Last week we examined a 24-hour period of real-world AI API latency and error rates as an illustration of the highly unpredictable nature of AI infrastructure and the extensive mitigation strategies required to utilize them effectively at scale in production workflows. We received a lot of followup interest from that piece as to what such metrics look like over a longer time horizon. Below are the same statistics from the GCP Cloud Vision AI API over the past 30 days, covering the initial small-scale experimentation, the production scale out over a period of days, the initial phase of the workflow that struggled to maintain high throughput and the final infrastructure that maintains a nearly perfectly flat API submission rate that sits just a fraction of a QPS below the maximum API quota. Also visible is the gap during Dec 15th when we halted submissions to see if that might reset the latency numbers – interestingly they did decline back to far more reasonable levels in the 24 hours afterwards, though it is unclear if there is a correlation.

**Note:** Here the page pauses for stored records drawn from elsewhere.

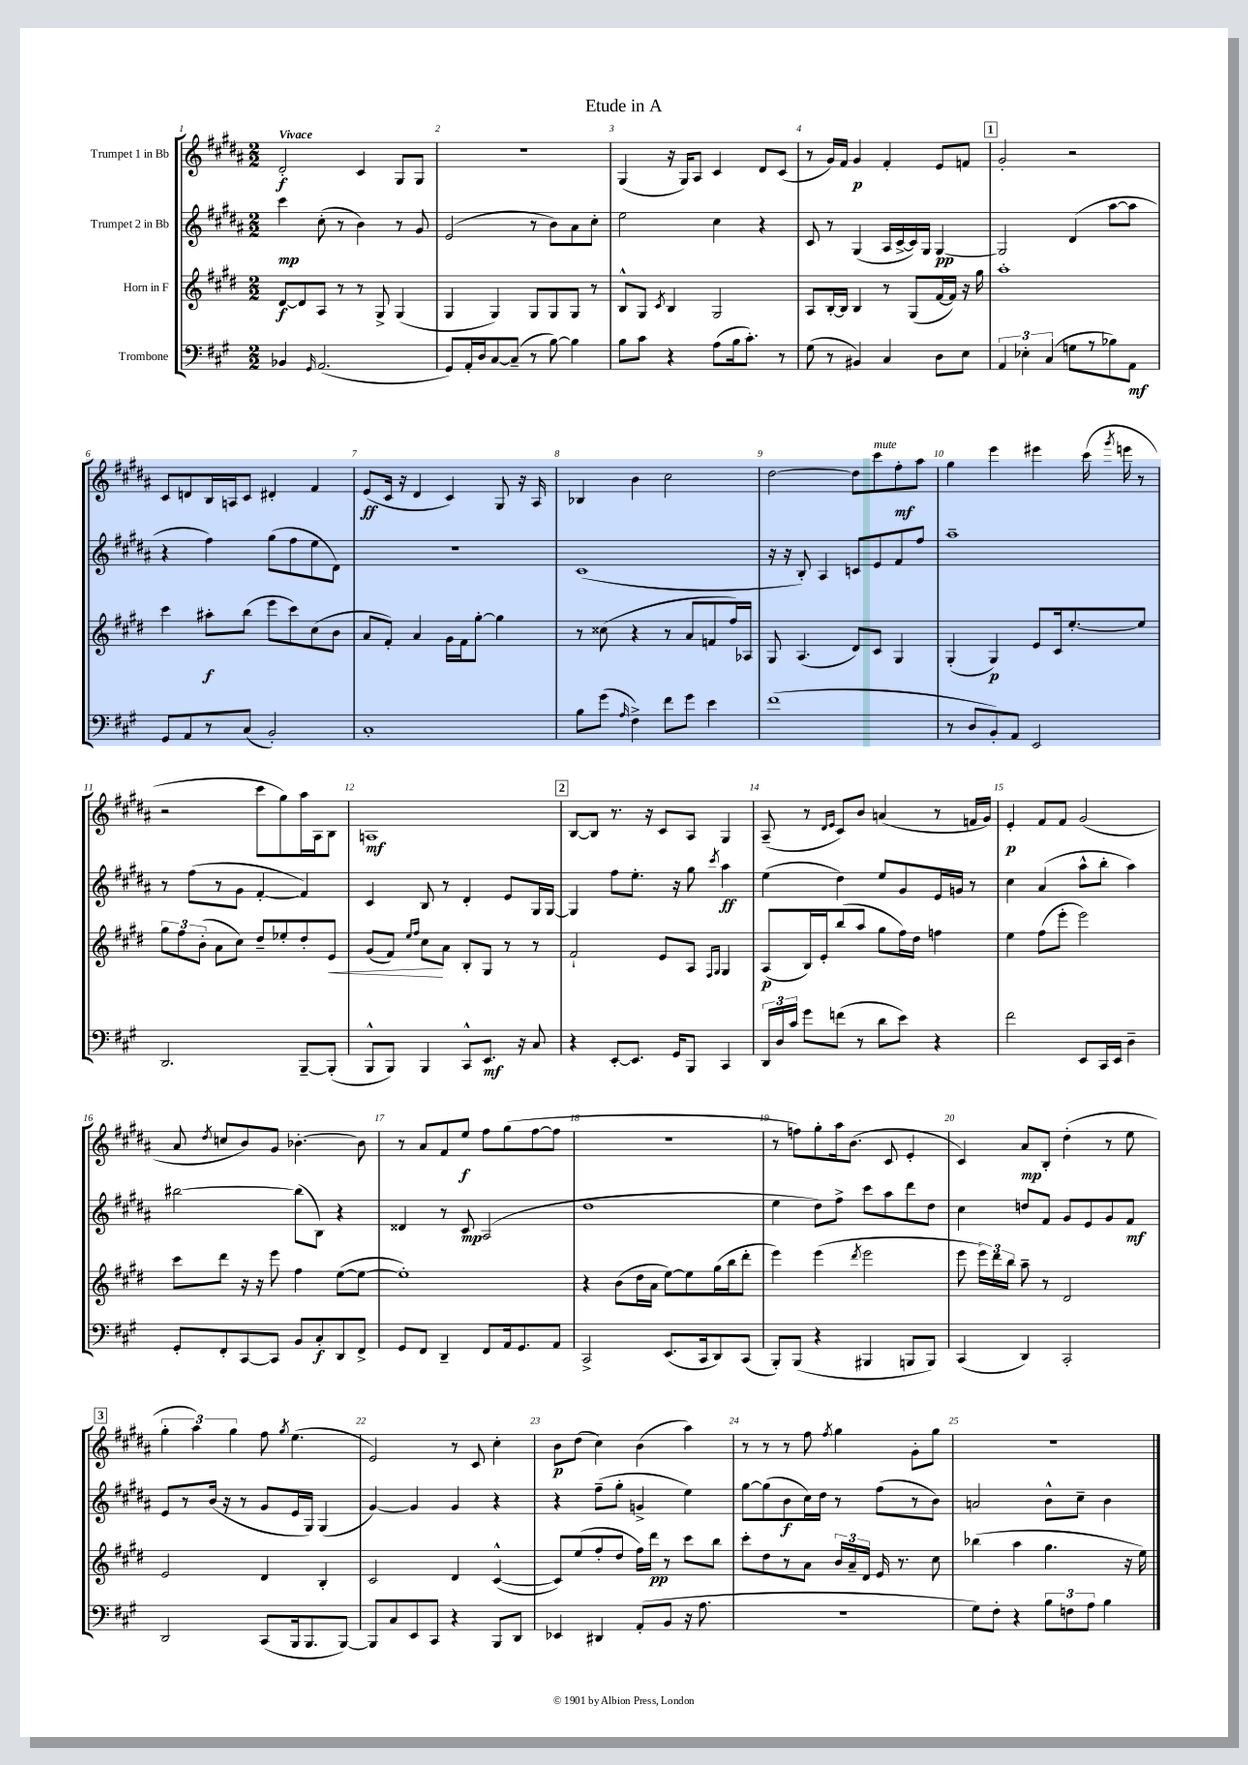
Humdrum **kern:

**kern	**kern	**kern	**kern
*staff4	*staff3	*staff2	*staff1
*clefF4	*clefG2	*clefG2	*clefG2
*k[f#c#g#]	*k[f#c#g#d#]	*k[f#c#g#d#a#]	*k[f#c#g#d#a#]
*M2/2	*M2/2	*M2/2	*M2/2
4BB-	[8d#	4ccc#	2d#'
.	8d#]	.	.
16qqGG#	.	.	.
(2.AA	8A	(8cc#'	.
.	8r	8r	.
.	8r	4b)	4c#
.	8G#^	.	.
.	(4G#	8r	8G#
.	.	8g#	8G#
=	=	=	=
8GG#)	4G#	(2e	1r
16AA'	.	.	.
16D	.	.	.
[8C#	4G#)	.	.
(8C#~]	.	.	.
8r	8G#	8r	.
[8B)	8G#	8b)	.
4B]	8G#	8a#	.
.	8r	8cc#'	.
=	=	=	=
8B	8B^^	2ee	(4G#
8c#	8G#	.	.
.	8qc#	.	.
4r	4B	.	16r
.	.	.	16G#)
.	.	.	8A#
(8A	2G#	4cc#	4c#
16B	.	.	.
8.c#')	.	.	.
.	.	4r	8d#
8r	.	.	(8c#
=	=	=	=
(8G#	8A	8c#	8r
8r	[16B'	8r	16g#)
.	16B]	.	16f#
4BB#)	4B	(4G#	4g#
4C#	8r	16A#	4f#'
.	.	[16c#^	.
.	(8G#	16c#])	.
.	.	16G#	.
8D	[16f#	[4G#	8e
.	16f#])	.	.
8E	16r	.	8f
.	16gg#	.	.
=	=	=	=
6AA	1aa'	2G#]	2g#'
6E-'	.	.	.
(6C#	.	.	.
8G	.	(4d#	2r
8r	.	.	.
8B-)	.	[8aa#	.
8AA	.	8aa#]	.
=	=	=	=
8GG#	4ccc#	4r	8c#
8AA	.	.	8d
8r	8aa#'	4ff#)	16B
.	.	.	16A
(8C#	(8bb	.	8c#
2BB')	8eee	(8gg#	4d#'
.	8ccc#)	8ff#	.
.	(8cc#	8ee	4f#
.	8b	8d#)	.
=	=	=	=
1C#'	8a	1r	(8e
.	8f#')	.	16c#
.	.	.	16r
.	4a	.	4d#
.	16g#	.	4c#)
.	16f#	.	.
.	[8gg#'	.	.
.	4gg#]	.	8G#
.	.	.	16r
.	.	.	16A#
=	=	=	=
8B	8r	(1c#	4B-
(8g#	(8cc##	.	.
16qqA	.	.	.
4F#^)	4r	.	4b
8f#	8r	.	2cc#
8g#	8a	.	.
4e	8f	.	.
.	16ff#)	.	.
.	16A-	.	.
=	=	=	=
(1f#	8G#	16r	[2dd#
.	.	16r	.
.	(4.A	8B')	.
.	.	4A#	.
.	8d#)	8c	8dd#]
.	8c#	8e	8ccc#
.	4G#	8f#	8ff#'
.	.	8ff#	8aa#
=	=	=	=
8r	(4G#'	1aa#~	4gg#
8D	.	.	.
8BB')	4G#)	.	4eee
8AA	.	.	.
2EE	8e	.	4eee#
.	16c#	.	.
.	[8.ee'	.	.
.	.	.	(16ccc#
.	.	.	8qggg#
.	.	.	16eee
.	8ee]	.	8r
=	=	=	=
2.DD	12gg#	8r	2r
.	12ff#	.	.
.	.	(8ff#	.
.	(12b'	.	.
.	8a	8r	.
.	8cc#)	8g#	.
.	8dd#~	[4f#'	8ccc#
.	8ee-'	.	8gg#)
[8BBB~	8dd#'	4f#])	16aa#
.	.	.	16A#
(8BBB']	8e	.	8B
=	=	=	=
8BBB^^	(8g#	4c#	1A
8BBB)	8f#)	.	.
.	16qqee	.	.
.	16qqff#	.	.
4BBB	8cc#	8B	.
.	8a	8r	.
8CC#^^	8B'	4d#'	.
8.EE	8G#	.	.
.	8r	8e	.
16r	.	.	.
8C#	8r	16G#	.
.	.	[16G#	.
=	=	=	=
4r	2f#`	4G#]	[8B
.	.	.	8B]
[8EE'	.	8ff#	8.r
8.EE]	.	8.ee'	.
.	.	.	16r
.	8e	.	8c#
16GG#	.	16r	.
8BBB	8A	8gg#	8A#
.	16qqF#	.	.
.	16qqG#	8qccc#	.
4CC#	4G#	4aa#	4G#
=	=	=	=
24DD	(8A	(4ee	(8A#~
24D	.	.	.
24c#	.	.	.
8g#	16B)	.	8r
.	16e'	.	.
.	.	.	16qqd#
.	.	.	16qqe
(8f	(8bb	4dd#)	8c#)
8r	8aa	.	8b
8d	8gg#	8ee	(4a
8e)	16ff#)	8g#	.
.	16dd#	.	.
4r	4ff	16e	8r
.	.	16g	.
.	.	8r	16f
.	.	.	16g#)
=	=	=	=
2f#	4ee	4cc#	4e'
.	(8ff#	(4a#	8f#
.	8eee'	.	8f#
8EE	2eee)	8aa#^^	(2g#
16CC#	.	8bb'	.
16EE	.	.	.
4D~	.	4aa#)	.
=	=	=	=
8GG#'	8ccc#	[2bb#	8a#
.	.	.	8qdd#
8FF#'	8ddd#	.	8cc
[8CC#	16r	.	8b)
.	16r	.	.
8CC#]	8eee	.	8g#
8BB	4ff#	(8bb#]	[4.b-'
8C#'	.	8B)	.
8DD	([8ee	4r	.
8FF#^	8ee_	.	8b-]
=	=	=	=
8GG#	1ee'])	4d##	8r
8FF#	.	.	8a#
4DD~	.	8r	8f#
.	.	8c#	8ee
8FF#	.	(2A#	8ff#
16AA	.	.	(8gg#
8.GG#	.	.	.
.	.	.	[8ff#
8AA	.	.	8ff#]
=	=	=	=
2CC#^	4r	1dd#	1r
.	(8b	.	.
.	16dd#	.	.
.	16a	.	.
(8.EE	[8ee)	.	.
.	8ee]	.	.
16CC#	.	.	.
8DD)	(16gg#	.	.
.	16bb	.	.
(8CC#	8ddd#'	.	.
=	=	=	=
8BBB')	4eee)	4ee	8r
(8BBB	.	.	8ff)
4r	(4eee	8dd#)	8gg#'
.	.	8ff#^	16aa#
.	.	.	(8.b
.	8qddd#	.	.
4BBB#	2eee	8ccc#	.
.	.	8aa#	8c#
8BBB	.	8ddd#	4e'
8BBB)	.	8dd#	.
=	=	=	=
(4CC#	8eee	4cc#	4c#)
.	24eee)	.	.
.	24ddd#	.	.
.	24bb	.	.
4DD)	8aa~	8dd	8a#
.	8r	8f#	8B'
2CC#'	2d#	8g#	(4dd#'
.	.	8e	.
.	.	8g#	8r
.	.	8f#	8ee
=	=	=	=
2DD	2e	8e	6gg#'
.	.	8r	.
.	.	.	6aa#)
.	.	(16b	.
.	.	16r	.
.	.	.	6gg#
.	.	8r	.
(8CC#	4d#	8g#	8ff#
.	.	.	8qgg#
16BBB	.	16e	(4.ee
8.BBB	.	16G#)	.
.	4B'	(4G#	.
[8BBB)	.	.	.
=	=	=	=
8BBB]	2c#	[4g#)	2e)
8C#	.	.	.
8EE	.	4g#]	.
8CC#	.	.	.
4r	4d#	4g#	8r
.	.	.	8c#
8BBB	([4c#^^	4r	4cc#'
8DD	.	.	.
=	=	=	=
4EE-	8c#])	4r	8b
.	(8ee	.	(8dd#
4DD#	8ff#'	(8ff#~	4cc#)
.	8dd#	8gg#'	.
(8AA'	16ff#)	4g^	(4b
.	16ddd#	.	.
8BB	8r	.	.
16r	8ccc#	4ee)	4aa#)
8.A	.	.	.
.	8bb	.	.
=	=	=	=
1r	8ccc#'	[8gg#	8r
.	8dd#	(8gg#]	8r
.	8r	8b	8r
.	8a	16cc#)	8ff#
.	.	16dd#	.
.	.	.	8qff#
.	24b	8r	4gg#
.	24a~	.	.
.	24d#	.	.
.	16e	(8ff#	.
.	8.r	.	.
.	.	8r	8g#'
.	8cc#	8b)	8gg#
=	=	=	=
8G#)	(4bb-	2a	1r
8F#'	.	.	.
4r	4aa	.	.
12B	4.gg#	8b^^	.
12F	.	.	.
.	.	8cc#~	.
12A	.	.	.
4B	.	4b	.
.	16r	.	.
.	16ee)	.	.
==	==	==	==
*-	*-	*-	*-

While one might expect a linear relationship between API load and corresponding latency and error rates, the reality is that the combination of AI's complex inference-time performance and shared hyperscale API infrastructure management make for a far more unpredictable operating environment in which there is typically little correlation between API usage and performance characteristics. This places more of a burden on developers building AI-centric workflows in that they must build workflows and infrastructure that are highly tolerant of unpredictable inference latencies even when the application itself might have low macro-level latency tolerance (and find ways to mitigate that) as well as the elastic ability to expand rapidly and substantially to absorb that additional latency to maintain a fixed overall throughput or QPS.